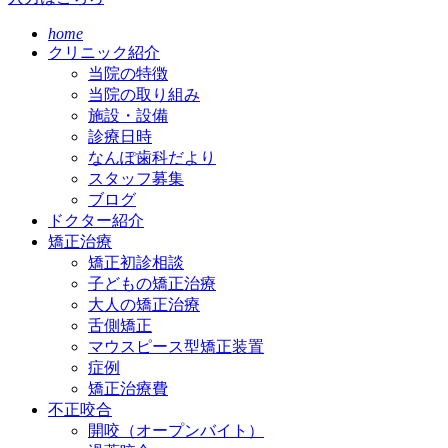
home
クリニック紹介
当院の特徴
当院の取り組み
施設・設備
診療日時
なんぽ歯科だより
スタッフ募集
ブログ
ドクター紹介
矯正治療
矯正初診相談
子どもの矯正治療
大人の矯正治療
舌側矯正
マウスピース型矯正装置
症例
矯正治療費
不正咬合
開咬（オープンバイト）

> [PROBLEM] Reproduce the text of the entries above with "スタッフ募集" swapped for "採用情報" and nothing else altered, leaving out the pictures.

> [RESPONSE TO THIS EXERCISE]
home
クリニック紹介
当院の特徴
当院の取り組み
施設・設備
診療日時
なんぽ歯科だより
採用情報
ブログ
ドクター紹介
矯正治療
矯正初診相談
子どもの矯正治療
大人の矯正治療
舌側矯正
マウスピース型矯正装置
症例
矯正治療費
不正咬合
開咬（オープンバイト）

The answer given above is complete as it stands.